> Task
Could you update the part of the records that opens with the line containing "diesel (gal), biochar-land" and closes with the line containing "Which series changed", putting "the least" in place of "the most" and keeping everything else unchanged? Leave the pictures out of your answer.

> Material supplied
[Start of section]

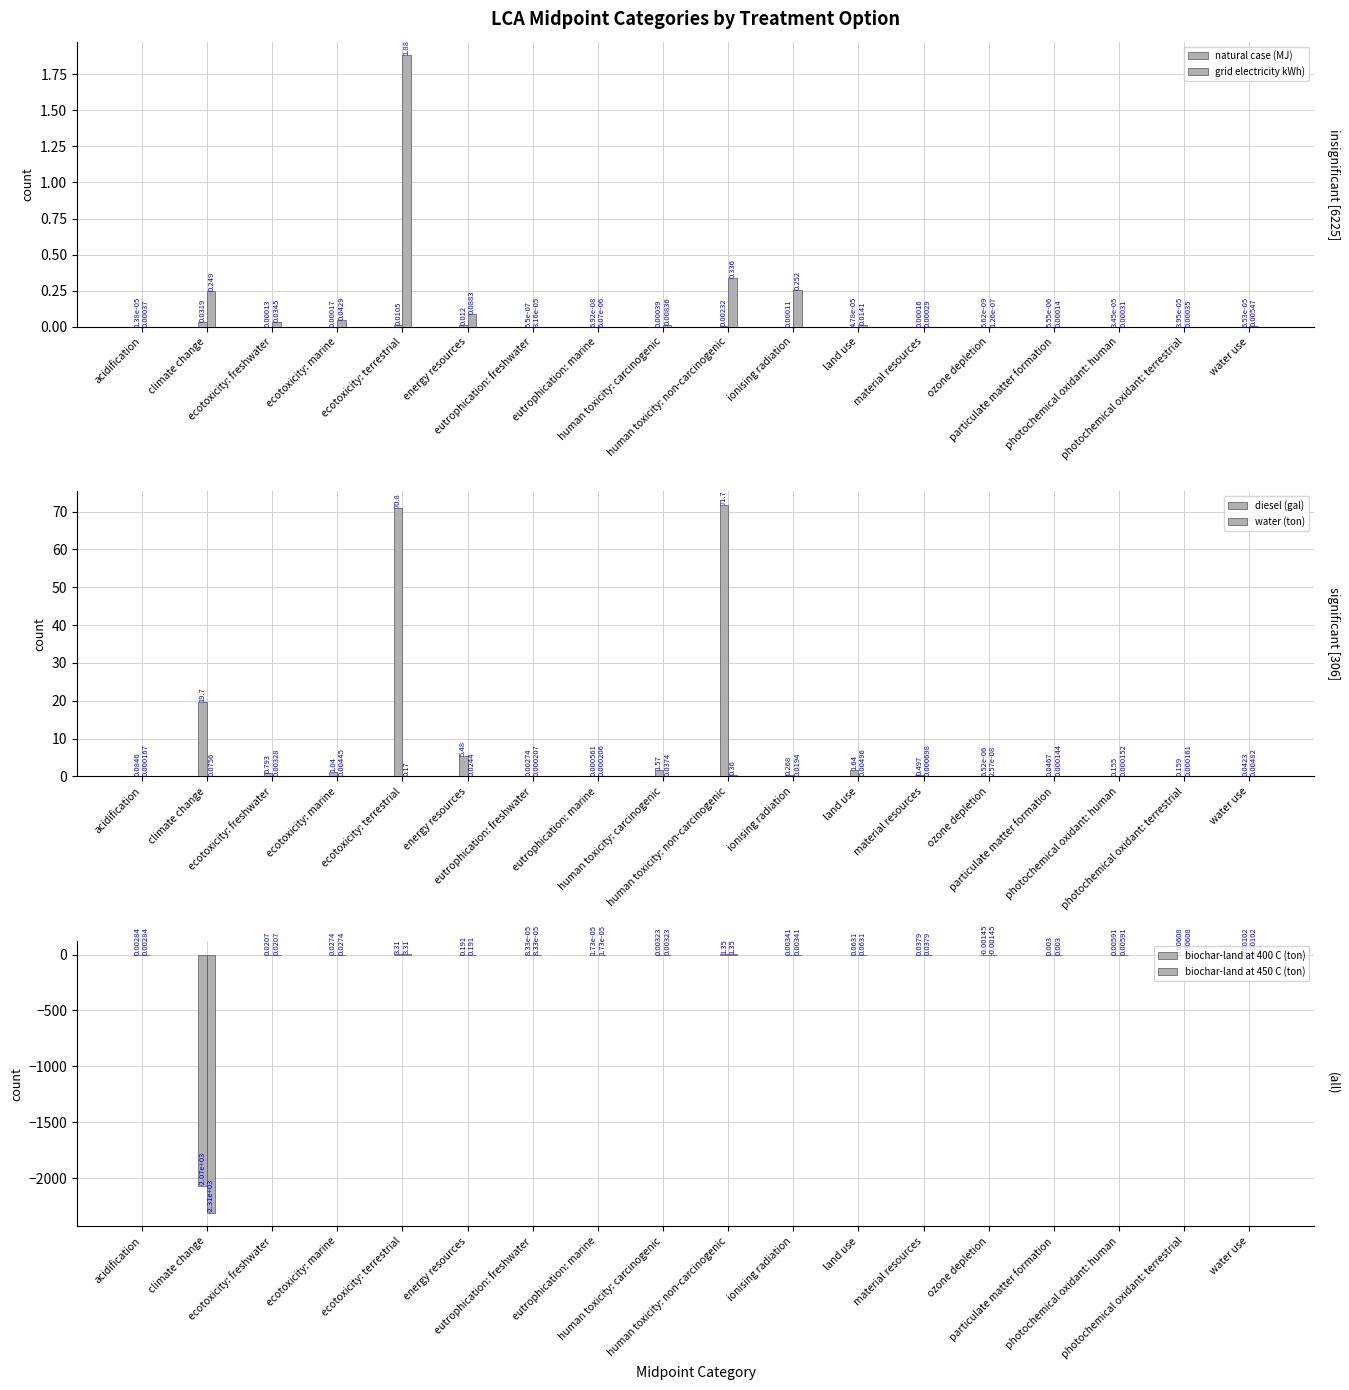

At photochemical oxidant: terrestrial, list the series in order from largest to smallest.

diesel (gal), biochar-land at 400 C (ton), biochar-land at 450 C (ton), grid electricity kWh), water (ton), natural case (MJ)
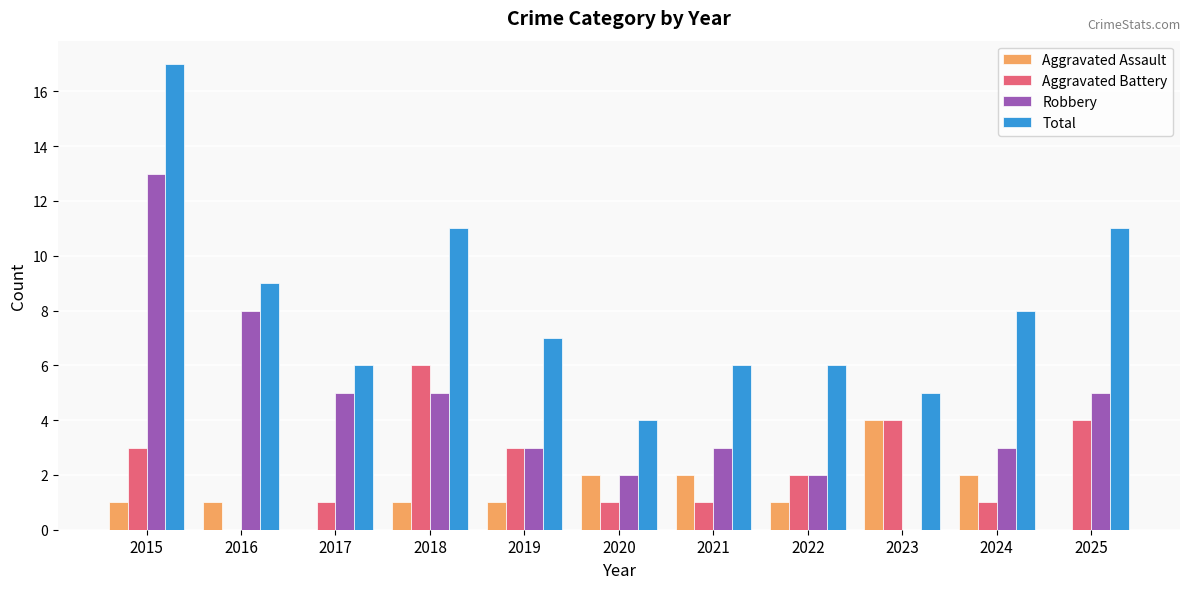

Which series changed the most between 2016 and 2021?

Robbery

[End of section]
[Start of section]

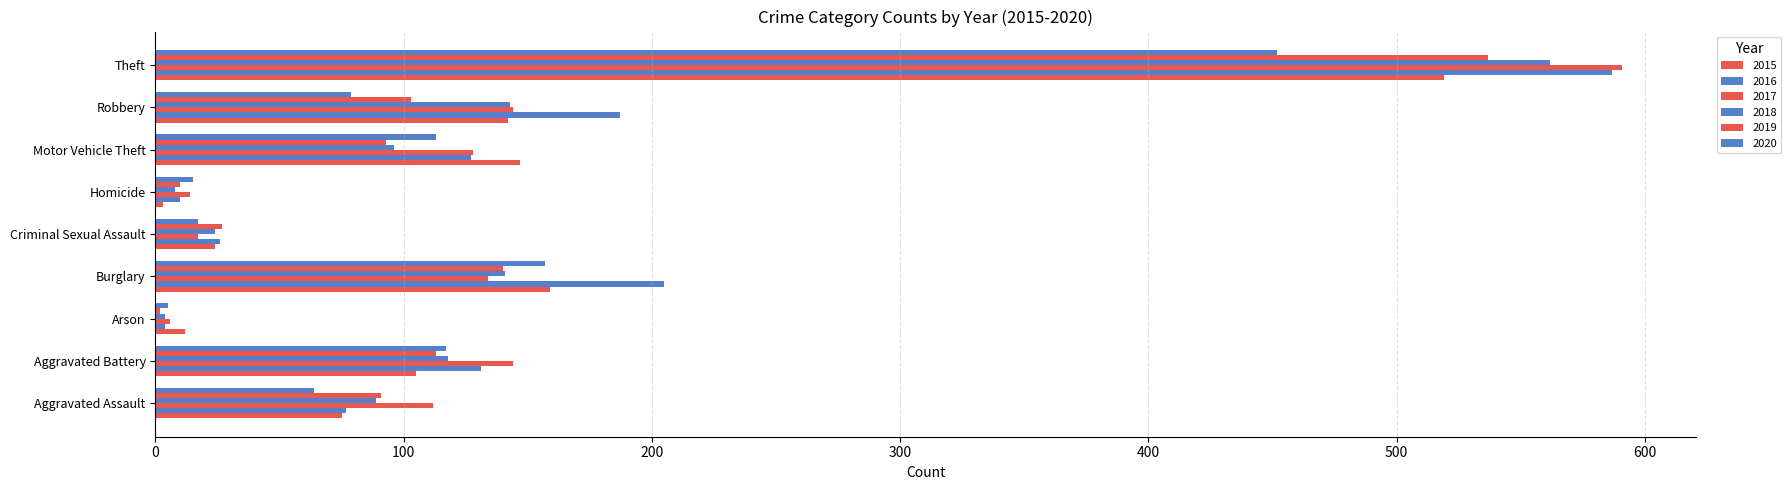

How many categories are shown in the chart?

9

[End of section]

> Answer to this task
diesel (gal), biochar-land at 400 C (ton), biochar-land at 450 C (ton), grid electricity kWh), water (ton), natural case (MJ)

Which series changed the least between 2016 and 2021?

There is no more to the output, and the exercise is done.